## Deine Aufgabe:
Filtere aus der folgenden Auflistung jede Zeile heraus, in der die Zeichenfolge „azim“ vorkommt, und gib diese Zeilen unverändert wieder. Groß- und Kleinschreibung ist dabei zu beachten.
::: Daten zur Bearbeitung :::
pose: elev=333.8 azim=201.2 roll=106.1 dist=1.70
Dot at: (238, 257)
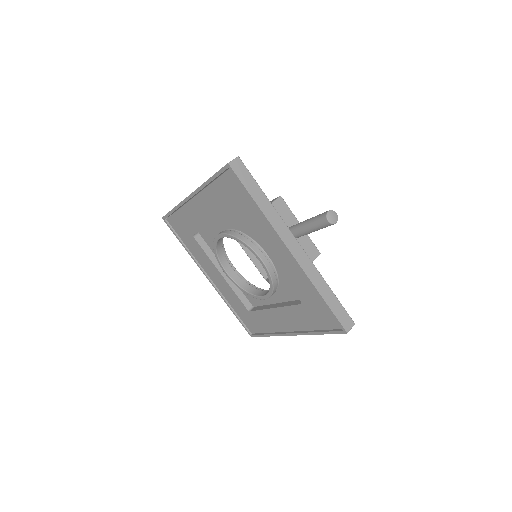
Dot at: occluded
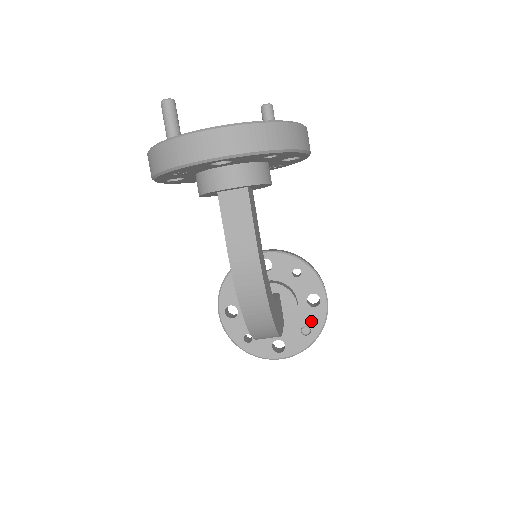
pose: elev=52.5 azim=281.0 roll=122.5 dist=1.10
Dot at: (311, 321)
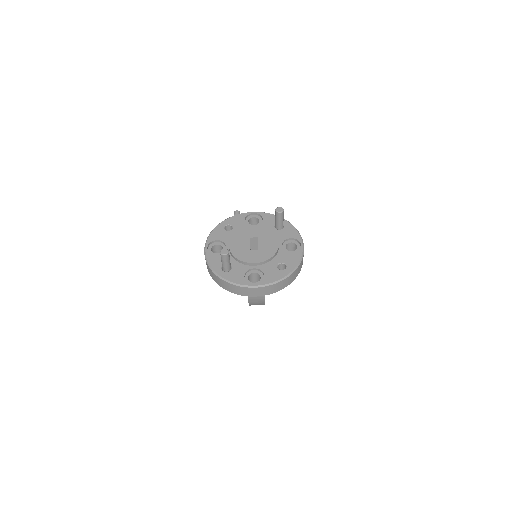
:::
## Lösung der Aufgabe:
pose: elev=333.8 azim=201.2 roll=106.1 dist=1.70
pose: elev=52.5 azim=281.0 roll=122.5 dist=1.10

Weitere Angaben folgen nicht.